#### Directions:
Will you return, word for word, only the lines from the top of the data below down to and including the one with "utilisés sont en"?

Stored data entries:
------------------------------------------------

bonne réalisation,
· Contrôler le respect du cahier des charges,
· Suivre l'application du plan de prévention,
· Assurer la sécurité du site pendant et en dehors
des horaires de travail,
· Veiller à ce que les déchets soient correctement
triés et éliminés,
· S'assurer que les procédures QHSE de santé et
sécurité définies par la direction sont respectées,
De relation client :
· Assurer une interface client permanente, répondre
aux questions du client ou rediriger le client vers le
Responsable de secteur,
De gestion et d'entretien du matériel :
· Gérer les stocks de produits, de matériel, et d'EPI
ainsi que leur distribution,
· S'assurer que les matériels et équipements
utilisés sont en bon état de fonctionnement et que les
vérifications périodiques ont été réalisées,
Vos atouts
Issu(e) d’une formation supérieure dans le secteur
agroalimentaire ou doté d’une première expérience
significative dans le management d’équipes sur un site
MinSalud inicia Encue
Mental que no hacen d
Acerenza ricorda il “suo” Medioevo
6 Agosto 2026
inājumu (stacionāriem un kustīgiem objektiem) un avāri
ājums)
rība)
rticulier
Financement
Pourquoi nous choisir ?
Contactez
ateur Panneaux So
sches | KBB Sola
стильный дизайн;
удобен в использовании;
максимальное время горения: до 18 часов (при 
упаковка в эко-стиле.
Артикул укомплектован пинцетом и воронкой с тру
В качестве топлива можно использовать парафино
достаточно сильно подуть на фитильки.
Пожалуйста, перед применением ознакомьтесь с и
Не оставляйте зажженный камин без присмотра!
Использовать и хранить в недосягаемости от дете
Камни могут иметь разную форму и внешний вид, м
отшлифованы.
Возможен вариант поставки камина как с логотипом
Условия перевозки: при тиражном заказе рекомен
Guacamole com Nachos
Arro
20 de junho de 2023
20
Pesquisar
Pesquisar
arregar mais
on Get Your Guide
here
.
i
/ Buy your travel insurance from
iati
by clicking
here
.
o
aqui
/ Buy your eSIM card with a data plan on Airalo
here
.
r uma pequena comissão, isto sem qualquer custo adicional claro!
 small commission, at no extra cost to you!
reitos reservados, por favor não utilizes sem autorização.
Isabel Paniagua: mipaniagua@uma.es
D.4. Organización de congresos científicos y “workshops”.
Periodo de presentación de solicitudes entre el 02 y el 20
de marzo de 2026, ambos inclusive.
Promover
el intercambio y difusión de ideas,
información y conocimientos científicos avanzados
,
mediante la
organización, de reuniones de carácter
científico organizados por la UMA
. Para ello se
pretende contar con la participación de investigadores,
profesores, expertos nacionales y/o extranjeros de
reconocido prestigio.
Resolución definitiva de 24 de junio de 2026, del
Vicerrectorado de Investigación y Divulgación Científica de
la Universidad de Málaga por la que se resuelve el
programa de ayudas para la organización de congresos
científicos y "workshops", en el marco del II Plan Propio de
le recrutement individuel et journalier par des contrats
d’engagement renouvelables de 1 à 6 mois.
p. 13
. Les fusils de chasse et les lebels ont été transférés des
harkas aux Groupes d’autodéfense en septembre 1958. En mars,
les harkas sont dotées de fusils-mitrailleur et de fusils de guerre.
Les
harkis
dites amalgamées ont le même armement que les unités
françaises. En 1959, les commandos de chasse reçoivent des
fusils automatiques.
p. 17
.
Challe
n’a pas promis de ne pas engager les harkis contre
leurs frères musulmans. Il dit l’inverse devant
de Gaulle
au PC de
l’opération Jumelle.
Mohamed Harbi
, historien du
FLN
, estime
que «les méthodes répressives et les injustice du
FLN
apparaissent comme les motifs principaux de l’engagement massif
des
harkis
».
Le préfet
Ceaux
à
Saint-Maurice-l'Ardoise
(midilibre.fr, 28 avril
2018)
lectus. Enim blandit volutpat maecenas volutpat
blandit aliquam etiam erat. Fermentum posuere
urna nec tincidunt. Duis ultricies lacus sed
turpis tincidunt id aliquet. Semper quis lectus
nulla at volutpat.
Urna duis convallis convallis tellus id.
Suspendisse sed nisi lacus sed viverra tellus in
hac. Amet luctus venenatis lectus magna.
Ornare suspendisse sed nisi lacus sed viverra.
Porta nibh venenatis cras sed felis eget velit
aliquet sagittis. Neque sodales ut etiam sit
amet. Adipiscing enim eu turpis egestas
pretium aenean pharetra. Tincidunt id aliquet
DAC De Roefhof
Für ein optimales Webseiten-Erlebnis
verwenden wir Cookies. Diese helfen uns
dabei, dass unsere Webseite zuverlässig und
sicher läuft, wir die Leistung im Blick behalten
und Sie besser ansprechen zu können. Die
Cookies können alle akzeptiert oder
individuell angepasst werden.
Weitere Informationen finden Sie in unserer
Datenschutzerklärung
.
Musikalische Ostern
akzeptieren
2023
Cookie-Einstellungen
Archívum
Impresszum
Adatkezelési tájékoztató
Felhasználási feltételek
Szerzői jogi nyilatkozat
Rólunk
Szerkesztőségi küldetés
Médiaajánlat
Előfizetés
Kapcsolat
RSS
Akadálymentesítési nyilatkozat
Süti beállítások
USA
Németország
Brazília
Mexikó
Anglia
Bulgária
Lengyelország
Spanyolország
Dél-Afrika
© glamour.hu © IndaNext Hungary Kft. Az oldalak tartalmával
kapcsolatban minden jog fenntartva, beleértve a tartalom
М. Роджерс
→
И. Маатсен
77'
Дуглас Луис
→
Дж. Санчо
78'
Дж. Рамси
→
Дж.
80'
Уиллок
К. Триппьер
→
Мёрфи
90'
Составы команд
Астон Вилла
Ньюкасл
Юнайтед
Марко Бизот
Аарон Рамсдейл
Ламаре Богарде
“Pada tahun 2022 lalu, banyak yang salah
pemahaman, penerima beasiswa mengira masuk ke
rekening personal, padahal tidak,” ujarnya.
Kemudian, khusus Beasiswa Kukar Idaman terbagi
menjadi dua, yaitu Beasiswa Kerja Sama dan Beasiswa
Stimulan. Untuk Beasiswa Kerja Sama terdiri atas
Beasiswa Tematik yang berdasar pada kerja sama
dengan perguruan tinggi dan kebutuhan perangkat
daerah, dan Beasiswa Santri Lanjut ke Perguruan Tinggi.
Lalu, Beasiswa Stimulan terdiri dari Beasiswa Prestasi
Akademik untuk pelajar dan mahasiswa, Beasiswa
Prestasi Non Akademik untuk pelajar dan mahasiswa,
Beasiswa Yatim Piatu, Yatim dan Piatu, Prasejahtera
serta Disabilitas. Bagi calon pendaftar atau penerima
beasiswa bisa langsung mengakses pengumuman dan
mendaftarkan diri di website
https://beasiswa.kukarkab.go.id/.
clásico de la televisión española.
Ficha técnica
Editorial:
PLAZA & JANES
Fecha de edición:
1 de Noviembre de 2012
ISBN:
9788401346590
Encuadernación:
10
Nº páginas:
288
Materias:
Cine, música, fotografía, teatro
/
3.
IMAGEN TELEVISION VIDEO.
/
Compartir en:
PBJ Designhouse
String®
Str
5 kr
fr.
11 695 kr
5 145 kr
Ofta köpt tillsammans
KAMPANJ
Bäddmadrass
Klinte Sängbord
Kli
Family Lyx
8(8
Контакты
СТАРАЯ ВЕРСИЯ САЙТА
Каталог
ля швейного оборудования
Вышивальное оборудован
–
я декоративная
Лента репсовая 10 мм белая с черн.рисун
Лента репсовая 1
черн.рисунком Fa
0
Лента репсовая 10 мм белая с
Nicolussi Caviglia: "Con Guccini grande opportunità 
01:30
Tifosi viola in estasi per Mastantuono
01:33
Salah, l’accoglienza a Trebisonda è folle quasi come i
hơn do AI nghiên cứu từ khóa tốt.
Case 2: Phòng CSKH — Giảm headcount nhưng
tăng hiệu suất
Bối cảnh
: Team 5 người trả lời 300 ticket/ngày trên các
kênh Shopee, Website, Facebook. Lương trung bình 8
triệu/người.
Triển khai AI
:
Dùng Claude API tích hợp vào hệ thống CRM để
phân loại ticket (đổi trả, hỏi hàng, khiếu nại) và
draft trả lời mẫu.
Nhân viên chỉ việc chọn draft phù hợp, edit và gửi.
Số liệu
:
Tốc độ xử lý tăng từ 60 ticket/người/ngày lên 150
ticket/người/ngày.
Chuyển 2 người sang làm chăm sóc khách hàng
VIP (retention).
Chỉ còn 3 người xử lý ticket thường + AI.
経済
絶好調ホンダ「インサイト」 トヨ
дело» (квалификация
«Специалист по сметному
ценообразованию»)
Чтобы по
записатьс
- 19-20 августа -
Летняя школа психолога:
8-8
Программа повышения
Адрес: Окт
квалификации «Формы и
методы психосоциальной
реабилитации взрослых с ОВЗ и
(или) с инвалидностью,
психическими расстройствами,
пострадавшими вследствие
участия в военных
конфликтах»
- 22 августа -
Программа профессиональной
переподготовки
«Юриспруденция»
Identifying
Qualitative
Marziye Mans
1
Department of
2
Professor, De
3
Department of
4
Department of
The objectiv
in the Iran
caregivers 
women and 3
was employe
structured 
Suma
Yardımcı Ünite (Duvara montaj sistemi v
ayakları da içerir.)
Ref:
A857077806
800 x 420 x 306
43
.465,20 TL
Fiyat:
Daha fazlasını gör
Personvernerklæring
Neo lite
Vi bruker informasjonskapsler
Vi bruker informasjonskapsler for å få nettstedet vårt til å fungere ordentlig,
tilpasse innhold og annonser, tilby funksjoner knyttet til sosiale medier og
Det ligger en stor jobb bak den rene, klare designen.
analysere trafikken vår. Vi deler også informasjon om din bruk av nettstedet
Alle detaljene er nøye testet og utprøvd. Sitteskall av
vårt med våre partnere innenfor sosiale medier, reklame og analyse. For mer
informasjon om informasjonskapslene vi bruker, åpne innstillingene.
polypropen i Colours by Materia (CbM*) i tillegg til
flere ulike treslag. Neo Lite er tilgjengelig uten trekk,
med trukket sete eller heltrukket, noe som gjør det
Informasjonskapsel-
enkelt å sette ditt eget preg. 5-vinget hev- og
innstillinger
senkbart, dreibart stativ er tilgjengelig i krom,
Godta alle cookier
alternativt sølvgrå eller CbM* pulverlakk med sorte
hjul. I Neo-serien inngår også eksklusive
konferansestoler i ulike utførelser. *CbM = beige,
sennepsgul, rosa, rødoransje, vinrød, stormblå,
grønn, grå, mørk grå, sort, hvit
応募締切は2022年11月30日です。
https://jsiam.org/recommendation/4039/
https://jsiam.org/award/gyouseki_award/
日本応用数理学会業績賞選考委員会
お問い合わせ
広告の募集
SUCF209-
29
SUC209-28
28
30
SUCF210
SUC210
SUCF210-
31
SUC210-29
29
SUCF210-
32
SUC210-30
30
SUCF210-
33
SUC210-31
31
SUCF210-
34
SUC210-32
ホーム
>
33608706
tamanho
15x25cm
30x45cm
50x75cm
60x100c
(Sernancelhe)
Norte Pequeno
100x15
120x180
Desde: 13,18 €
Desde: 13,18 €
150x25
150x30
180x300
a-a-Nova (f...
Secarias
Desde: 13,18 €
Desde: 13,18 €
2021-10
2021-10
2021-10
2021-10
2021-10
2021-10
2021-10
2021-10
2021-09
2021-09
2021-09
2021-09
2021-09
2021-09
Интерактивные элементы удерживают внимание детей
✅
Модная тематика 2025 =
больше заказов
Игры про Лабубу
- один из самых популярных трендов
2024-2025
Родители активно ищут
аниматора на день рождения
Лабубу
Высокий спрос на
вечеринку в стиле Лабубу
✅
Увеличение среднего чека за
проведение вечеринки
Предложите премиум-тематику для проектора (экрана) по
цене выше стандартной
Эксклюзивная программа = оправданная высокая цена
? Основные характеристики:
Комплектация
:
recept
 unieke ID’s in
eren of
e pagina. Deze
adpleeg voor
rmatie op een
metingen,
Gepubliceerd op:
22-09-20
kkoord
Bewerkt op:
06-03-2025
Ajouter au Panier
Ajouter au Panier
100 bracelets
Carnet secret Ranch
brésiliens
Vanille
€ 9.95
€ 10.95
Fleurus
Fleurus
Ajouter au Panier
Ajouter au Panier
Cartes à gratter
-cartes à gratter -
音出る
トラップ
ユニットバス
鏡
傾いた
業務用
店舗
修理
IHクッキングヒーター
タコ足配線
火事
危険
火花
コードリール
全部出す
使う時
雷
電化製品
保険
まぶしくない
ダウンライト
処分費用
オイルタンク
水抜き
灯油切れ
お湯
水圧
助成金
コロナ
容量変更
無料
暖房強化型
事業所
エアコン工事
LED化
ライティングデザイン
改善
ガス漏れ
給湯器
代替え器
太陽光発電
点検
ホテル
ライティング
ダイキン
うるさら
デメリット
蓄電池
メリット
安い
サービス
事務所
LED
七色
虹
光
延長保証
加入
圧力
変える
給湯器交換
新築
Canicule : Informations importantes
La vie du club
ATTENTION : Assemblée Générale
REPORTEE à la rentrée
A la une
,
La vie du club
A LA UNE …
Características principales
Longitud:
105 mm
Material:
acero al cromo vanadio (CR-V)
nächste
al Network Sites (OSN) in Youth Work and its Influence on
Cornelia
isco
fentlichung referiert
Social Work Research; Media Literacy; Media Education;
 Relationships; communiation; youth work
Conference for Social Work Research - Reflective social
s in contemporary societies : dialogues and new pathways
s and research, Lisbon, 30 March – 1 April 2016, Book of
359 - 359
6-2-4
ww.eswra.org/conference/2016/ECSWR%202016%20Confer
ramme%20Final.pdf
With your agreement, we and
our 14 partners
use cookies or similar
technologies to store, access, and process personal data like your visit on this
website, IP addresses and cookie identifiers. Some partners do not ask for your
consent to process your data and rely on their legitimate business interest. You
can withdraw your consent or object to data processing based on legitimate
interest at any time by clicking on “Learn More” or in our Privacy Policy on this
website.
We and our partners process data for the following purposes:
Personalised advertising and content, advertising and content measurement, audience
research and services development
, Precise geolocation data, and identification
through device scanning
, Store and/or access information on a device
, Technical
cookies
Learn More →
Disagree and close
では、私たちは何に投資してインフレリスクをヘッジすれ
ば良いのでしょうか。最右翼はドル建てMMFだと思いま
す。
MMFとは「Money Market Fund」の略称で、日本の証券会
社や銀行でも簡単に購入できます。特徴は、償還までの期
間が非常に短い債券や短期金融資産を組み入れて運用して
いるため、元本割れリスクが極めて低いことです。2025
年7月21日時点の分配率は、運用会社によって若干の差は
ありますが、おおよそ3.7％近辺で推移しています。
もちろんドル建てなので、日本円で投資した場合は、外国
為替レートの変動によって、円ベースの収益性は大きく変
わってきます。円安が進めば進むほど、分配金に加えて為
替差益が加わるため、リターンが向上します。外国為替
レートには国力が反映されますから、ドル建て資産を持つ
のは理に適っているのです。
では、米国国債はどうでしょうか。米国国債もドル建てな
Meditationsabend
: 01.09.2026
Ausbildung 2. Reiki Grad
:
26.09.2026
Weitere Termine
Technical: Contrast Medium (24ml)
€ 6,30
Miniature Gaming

------------------------------------------------

#### Answer section:
bonne réalisation,
· Contrôler le respect du cahier des charges,
· Suivre l'application du plan de prévention,
· Assurer la sécurité du site pendant et en dehors
des horaires de travail,
· Veiller à ce que les déchets soient correctement
triés et éliminés,
· S'assurer que les procédures QHSE de santé et
sécurité définies par la direction sont respectées,
De relation client :
· Assurer une interface client permanente, répondre
aux questions du client ou rediriger le client vers le
Responsable de secteur,
De gestion et d'entretien du matériel :
· Gérer les stocks de produits, de matériel, et d'EPI
ainsi que leur distribution,
· S'assurer que les matériels et équipements
utilisés sont en bon état de fonctionnement et que les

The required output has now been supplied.